■ **TASK DETAILS**: Can you swap "Technician" for "Inspector" throughout the items below and give the lines back with nothing else changed?

■ **SUPPLIED DATA**:
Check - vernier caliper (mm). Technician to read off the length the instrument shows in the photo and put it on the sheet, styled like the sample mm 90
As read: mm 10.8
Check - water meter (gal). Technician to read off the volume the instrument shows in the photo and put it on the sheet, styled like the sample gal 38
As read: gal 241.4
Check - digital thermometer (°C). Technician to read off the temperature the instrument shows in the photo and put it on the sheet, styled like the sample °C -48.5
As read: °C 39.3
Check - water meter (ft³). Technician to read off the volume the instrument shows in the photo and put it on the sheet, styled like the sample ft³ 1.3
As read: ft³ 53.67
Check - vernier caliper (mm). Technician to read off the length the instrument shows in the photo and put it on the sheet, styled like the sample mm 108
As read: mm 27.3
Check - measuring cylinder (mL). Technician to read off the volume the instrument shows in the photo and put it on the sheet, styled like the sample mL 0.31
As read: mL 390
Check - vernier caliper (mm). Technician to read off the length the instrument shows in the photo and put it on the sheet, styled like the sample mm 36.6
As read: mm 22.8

■ **RESULT OF THIS TASK**:
Check - vernier caliper (mm). Inspector to read off the length the instrument shows in the photo and put it on the sheet, styled like the sample mm 90
As read: mm 10.8
Check - water meter (gal). Inspector to read off the volume the instrument shows in the photo and put it on the sheet, styled like the sample gal 38
As read: gal 241.4
Check - digital thermometer (°C). Inspector to read off the temperature the instrument shows in the photo and put it on the sheet, styled like the sample °C -48.5
As read: °C 39.3
Check - water meter (ft³). Inspector to read off the volume the instrument shows in the photo and put it on the sheet, styled like the sample ft³ 1.3
As read: ft³ 53.67
Check - vernier caliper (mm). Inspector to read off the length the instrument shows in the photo and put it on the sheet, styled like the sample mm 108
As read: mm 27.3
Check - measuring cylinder (mL). Inspector to read off the volume the instrument shows in the photo and put it on the sheet, styled like the sample mL 0.31
As read: mL 390
Check - vernier caliper (mm). Inspector to read off the length the instrument shows in the photo and put it on the sheet, styled like the sample mm 36.6
As read: mm 22.8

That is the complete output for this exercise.